Снова подключилась артиллерия, перепахивая поле, засевая его разящей сталью. А вот и «катюши» заработали – с ревущим воем уходили по косой в небо реактивные снаряды, падая на арьергард 46-го моторизованного корпуса, где двигалось «нежное мясо» бронированной орды – грузовики с пехотой, артиллерия, саперы. На них «хвостатые кометы» произвели «неизгладимое впечатление» – Бату померещилось, что он чувствует запах горелой человеческой плоти.

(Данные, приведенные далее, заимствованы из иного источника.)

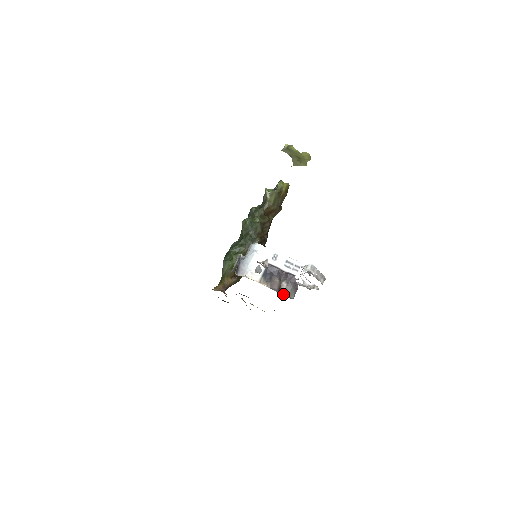
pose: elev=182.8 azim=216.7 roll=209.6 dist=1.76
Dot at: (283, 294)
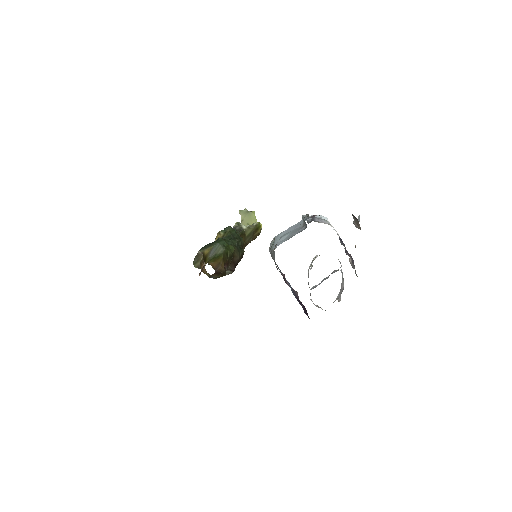
Dot at: (352, 266)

На мгновение показалось, что вражеский натиск ослабел – насколько мог видеть со своего места генерал, пространство перед ним было усеяно горелой техникой. Десятки немецких и наших танков дымились, застыв в разных положениях, один даже перевернулся, свалившись в глубокую воронку. Редко где просматривалась трава – земля была перелопачена и выжжена. Огонь и дым продолжали бушевать, разрывая сталь на куски, превращая живых и мертвых в бессмысленную копоть. Да уж: встречный танковый бой – вещь страшная, почти инфернальная… Но вот среди черных остовов что-то мелькнуло…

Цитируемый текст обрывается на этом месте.